> [WHAT THE TASK ASKS]: Your answer should be a single number: the count of lines in the entries below that contain "pixels".

> [Structured page parsing data]:
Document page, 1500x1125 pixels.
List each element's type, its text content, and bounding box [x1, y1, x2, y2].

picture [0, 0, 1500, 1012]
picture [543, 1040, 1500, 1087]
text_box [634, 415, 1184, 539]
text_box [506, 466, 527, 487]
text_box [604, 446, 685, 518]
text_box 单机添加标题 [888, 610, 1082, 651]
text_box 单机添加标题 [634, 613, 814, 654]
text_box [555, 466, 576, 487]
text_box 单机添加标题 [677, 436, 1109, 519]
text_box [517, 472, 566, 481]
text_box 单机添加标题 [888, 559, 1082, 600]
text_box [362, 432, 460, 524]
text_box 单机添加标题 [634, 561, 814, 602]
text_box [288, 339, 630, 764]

---

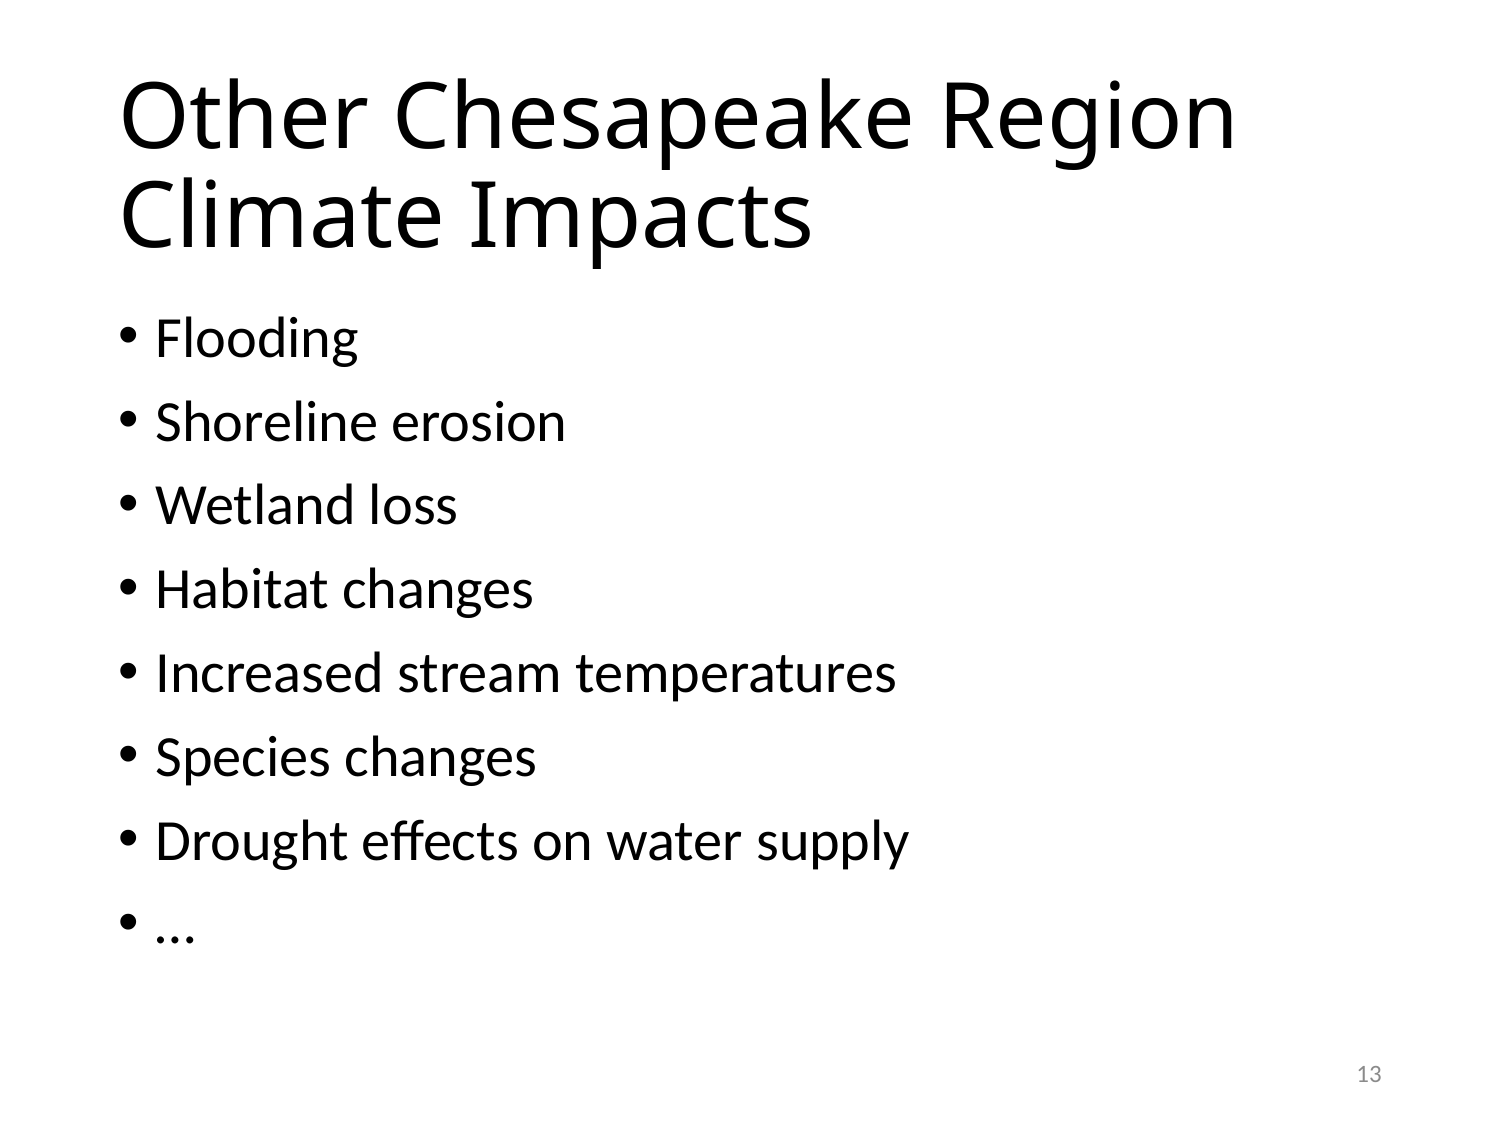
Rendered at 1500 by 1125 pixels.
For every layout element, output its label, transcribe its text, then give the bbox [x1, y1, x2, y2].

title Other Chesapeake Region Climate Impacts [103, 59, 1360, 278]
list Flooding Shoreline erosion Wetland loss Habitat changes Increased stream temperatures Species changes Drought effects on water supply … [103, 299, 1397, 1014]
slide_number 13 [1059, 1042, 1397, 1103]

> [PROBLEM SOLUTION]: 2